> Data excerpts:
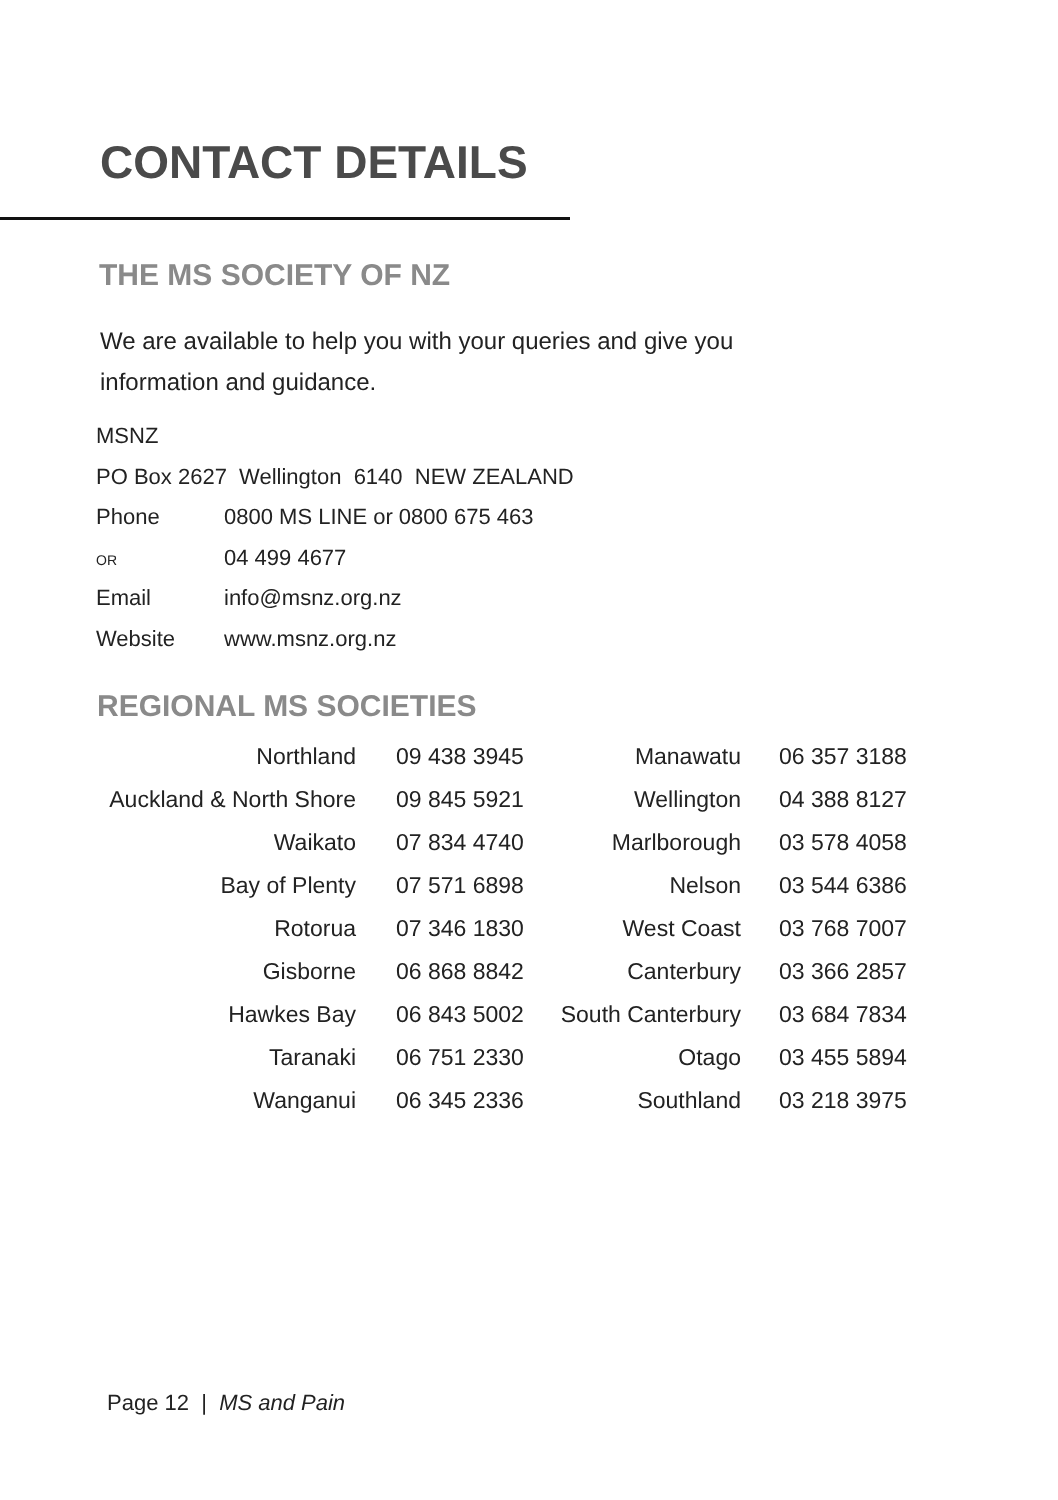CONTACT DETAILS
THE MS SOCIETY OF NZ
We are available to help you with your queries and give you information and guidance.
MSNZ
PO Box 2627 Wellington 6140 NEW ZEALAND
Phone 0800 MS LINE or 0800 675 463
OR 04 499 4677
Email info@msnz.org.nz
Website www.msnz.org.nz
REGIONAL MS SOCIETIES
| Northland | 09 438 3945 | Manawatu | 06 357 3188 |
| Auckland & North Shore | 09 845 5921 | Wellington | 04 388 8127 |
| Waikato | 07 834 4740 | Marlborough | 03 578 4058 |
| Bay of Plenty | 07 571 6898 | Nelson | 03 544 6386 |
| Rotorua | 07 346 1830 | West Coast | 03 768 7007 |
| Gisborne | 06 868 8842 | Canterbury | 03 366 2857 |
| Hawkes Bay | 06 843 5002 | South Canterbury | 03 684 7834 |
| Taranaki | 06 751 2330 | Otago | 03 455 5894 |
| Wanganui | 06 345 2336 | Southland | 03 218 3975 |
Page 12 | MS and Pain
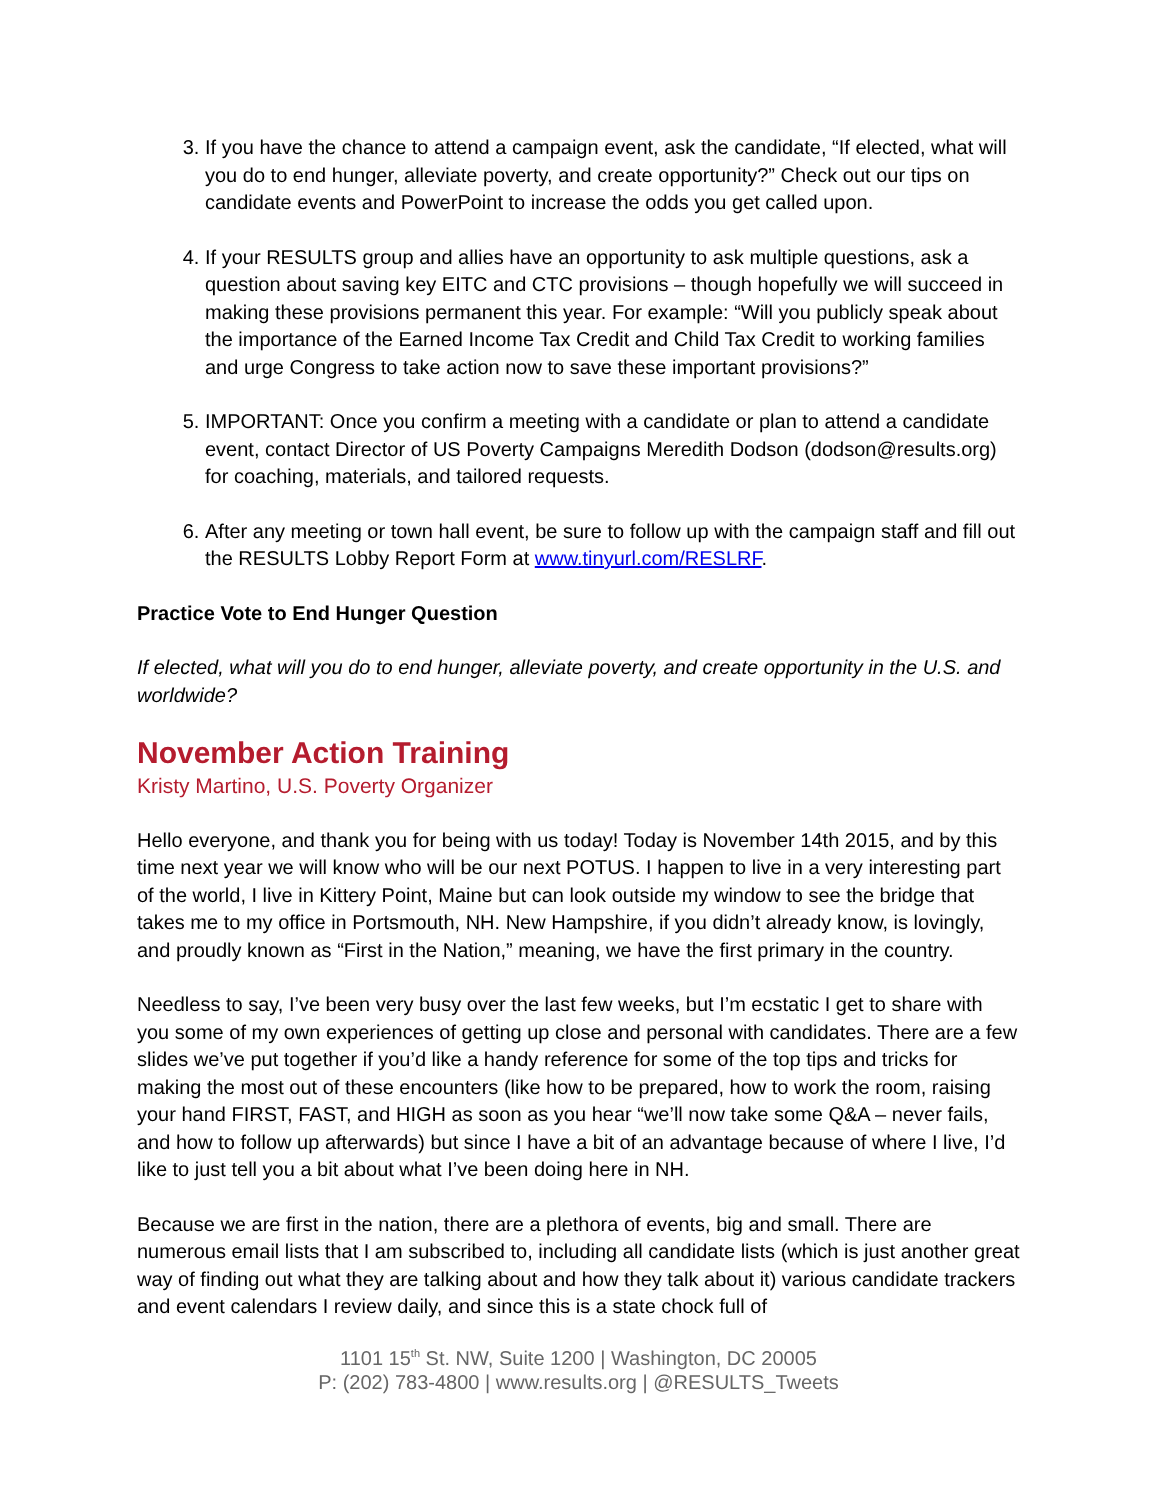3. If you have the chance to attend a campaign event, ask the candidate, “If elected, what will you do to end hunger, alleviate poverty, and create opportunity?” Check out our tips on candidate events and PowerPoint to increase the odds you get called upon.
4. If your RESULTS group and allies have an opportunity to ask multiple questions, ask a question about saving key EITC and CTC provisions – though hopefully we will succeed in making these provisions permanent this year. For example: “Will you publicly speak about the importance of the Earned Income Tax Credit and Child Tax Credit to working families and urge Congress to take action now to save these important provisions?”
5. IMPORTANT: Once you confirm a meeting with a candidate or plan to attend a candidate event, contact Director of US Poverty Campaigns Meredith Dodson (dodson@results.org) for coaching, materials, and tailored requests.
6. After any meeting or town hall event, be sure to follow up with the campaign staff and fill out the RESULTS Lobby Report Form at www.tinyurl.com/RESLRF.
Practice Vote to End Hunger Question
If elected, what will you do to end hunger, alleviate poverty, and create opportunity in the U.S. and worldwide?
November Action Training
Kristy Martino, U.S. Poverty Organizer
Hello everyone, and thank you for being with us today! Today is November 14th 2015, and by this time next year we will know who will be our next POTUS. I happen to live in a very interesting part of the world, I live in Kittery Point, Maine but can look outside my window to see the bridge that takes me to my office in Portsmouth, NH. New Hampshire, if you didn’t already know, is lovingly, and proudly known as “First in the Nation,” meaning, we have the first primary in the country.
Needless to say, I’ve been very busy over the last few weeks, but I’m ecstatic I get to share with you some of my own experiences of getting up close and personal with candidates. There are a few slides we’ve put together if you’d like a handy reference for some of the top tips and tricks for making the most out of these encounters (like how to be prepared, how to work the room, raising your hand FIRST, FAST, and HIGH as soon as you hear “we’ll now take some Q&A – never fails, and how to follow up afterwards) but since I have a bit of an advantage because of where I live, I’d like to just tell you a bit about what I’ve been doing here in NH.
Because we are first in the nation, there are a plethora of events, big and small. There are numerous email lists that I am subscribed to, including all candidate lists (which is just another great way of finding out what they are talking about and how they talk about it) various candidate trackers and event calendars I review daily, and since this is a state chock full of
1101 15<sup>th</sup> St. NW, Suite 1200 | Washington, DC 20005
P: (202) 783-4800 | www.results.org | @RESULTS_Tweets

> Task to carry out:
An exact copy of the entries above is needed, with the pictures removed.

> Response to the task:
CONTACT DETAILS
THE MS SOCIETY OF NZ
We are available to help you with your queries and give you information and guidance.
MSNZ
PO Box 2627 Wellington 6140 NEW ZEALAND
Phone 0800 MS LINE or 0800 675 463
OR 04 499 4677
Email info@msnz.org.nz
Website www.msnz.org.nz
REGIONAL MS SOCIETIES
| Northland | 09 438 3945 | Manawatu | 06 357 3188 |
| Auckland & North Shore | 09 845 5921 | Wellington | 04 388 8127 |
| Waikato | 07 834 4740 | Marlborough | 03 578 4058 |
| Bay of Plenty | 07 571 6898 | Nelson | 03 544 6386 |
| Rotorua | 07 346 1830 | West Coast | 03 768 7007 |
| Gisborne | 06 868 8842 | Canterbury | 03 366 2857 |
| Hawkes Bay | 06 843 5002 | South Canterbury | 03 684 7834 |
| Taranaki | 06 751 2330 | Otago | 03 455 5894 |
| Wanganui | 06 345 2336 | Southland | 03 218 3975 |
Page 12 | MS and Pain
3. If you have the chance to attend a campaign event, ask the candidate, “If elected, what will you do to end hunger, alleviate poverty, and create opportunity?” Check out our tips on candidate events and PowerPoint to increase the odds you get called upon.
4. If your RESULTS group and allies have an opportunity to ask multiple questions, ask a question about saving key EITC and CTC provisions – though hopefully we will succeed in making these provisions permanent this year. For example: “Will you publicly speak about the importance of the Earned Income Tax Credit and Child Tax Credit to working families and urge Congress to take action now to save these important provisions?”
5. IMPORTANT: Once you confirm a meeting with a candidate or plan to attend a candidate event, contact Director of US Poverty Campaigns Meredith Dodson (dodson@results.org) for coaching, materials, and tailored requests.
6. After any meeting or town hall event, be sure to follow up with the campaign staff and fill out the RESULTS Lobby Report Form at www.tinyurl.com/RESLRF.
Practice Vote to End Hunger Question
If elected, what will you do to end hunger, alleviate poverty, and create opportunity in the U.S. and worldwide?
November Action Training
Kristy Martino, U.S. Poverty Organizer
Hello everyone, and thank you for being with us today! Today is November 14th 2015, and by this time next year we will know who will be our next POTUS. I happen to live in a very interesting part of the world, I live in Kittery Point, Maine but can look outside my window to see the bridge that takes me to my office in Portsmouth, NH. New Hampshire, if you didn’t already know, is lovingly, and proudly known as “First in the Nation,” meaning, we have the first primary in the country.
Needless to say, I’ve been very busy over the last few weeks, but I’m ecstatic I get to share with you some of my own experiences of getting up close and personal with candidates. There are a few slides we’ve put together if you’d like a handy reference for some of the top tips and tricks for making the most out of these encounters (like how to be prepared, how to work the room, raising your hand FIRST, FAST, and HIGH as soon as you hear “we’ll now take some Q&A – never fails, and how to follow up afterwards) but since I have a bit of an advantage because of where I live, I’d like to just tell you a bit about what I’ve been doing here in NH.
Because we are first in the nation, there are a plethora of events, big and small. There are numerous email lists that I am subscribed to, including all candidate lists (which is just another great way of finding out what they are talking about and how they talk about it) various candidate trackers and event calendars I review daily, and since this is a state chock full of
1101 15<sup>th</sup> St. NW, Suite 1200 | Washington, DC 20005
P: (202) 783-4800 | www.results.org | @RESULTS_Tweets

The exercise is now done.